- **Directions for this task**: Would you please repeat all of the data exactly, omitting the pictures?

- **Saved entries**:
####################
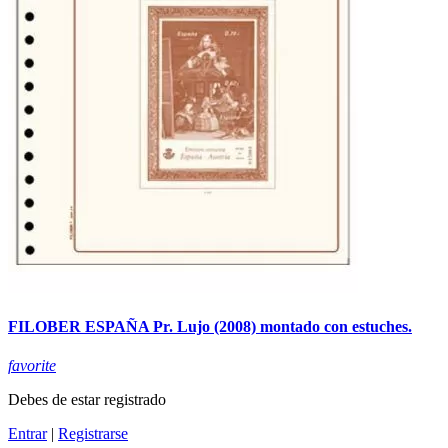
FILOBER ESPAÑA Pr. Lujo (2008) montado con estuches.
favorite
Debes de estar registrado
Entrar
|
Registrarse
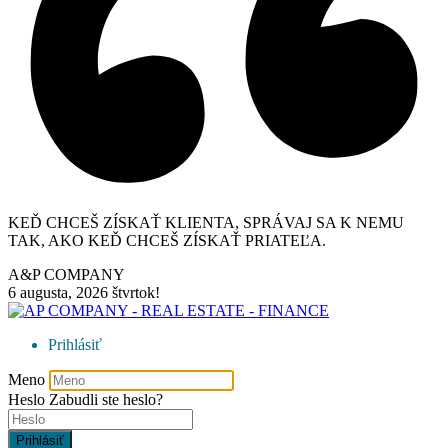
KEĎ CHCEŠ ZÍSKAŤ KLIENTA, SPRÁVAJ SA K NEMU
TAK, AKO KEĎ CHCEŠ ZÍSKAŤ PRIATEĽA.
A&P COMPANY
6 augusta, 2026
štvrtok!
Prihlásiť
Meno
Heslo
Zabudli ste heslo?
Prihlásiť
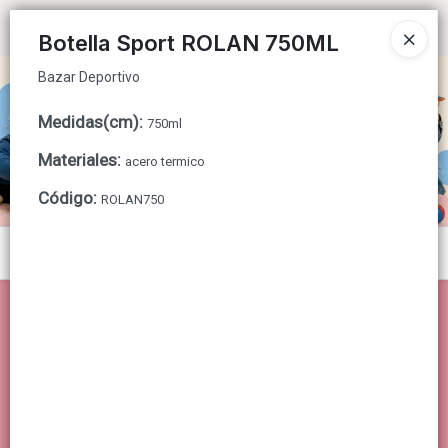
Bazar Deportivo
Ingresar a la Tienda
Botella Sport ROLAN 750ML
Bazar Deportivo
CÓMO COMPRAR
Medidas(cm)
:
750ml
QUIÉNES SOMOS
Materiales
:
acero termico
CONTACTO
Código
:
ROLAN750
Menú
Bazar Deportivo
Lista vacía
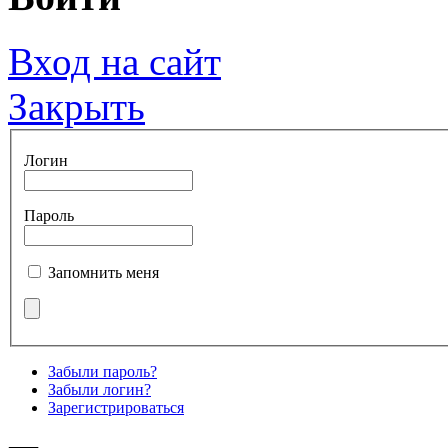
Вход на сайт
Закрыть
Логин
Пароль
Запомнить меня
Забыли пароль?
Забыли логин?
Зарегистрироваться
####################
- **Reply to the exercise**:
FILOBER ESPAÑA Pr. Lujo (2008) montado con estuches.
favorite
Debes de estar registrado
Entrar
|
Registrarse
KEĎ CHCEŠ ZÍSKAŤ KLIENTA, SPRÁVAJ SA K NEMU
TAK, AKO KEĎ CHCEŠ ZÍSKAŤ PRIATEĽA.
A&P COMPANY
6 augusta, 2026
štvrtok!
Prihlásiť
Meno
Heslo
Zabudli ste heslo?
Prihlásiť
Bazar Deportivo
Ingresar a la Tienda
Botella Sport ROLAN 750ML
Bazar Deportivo
CÓMO COMPRAR
Medidas(cm)
:
750ml
QUIÉNES SOMOS
Materiales
:
acero termico
CONTACTO
Código
:
ROLAN750
Menú
Bazar Deportivo
Lista vacía
Вход на сайт
Закрыть
Логин
Пароль
Запомнить меня
Забыли пароль?
Забыли логин?
Зарегистрироваться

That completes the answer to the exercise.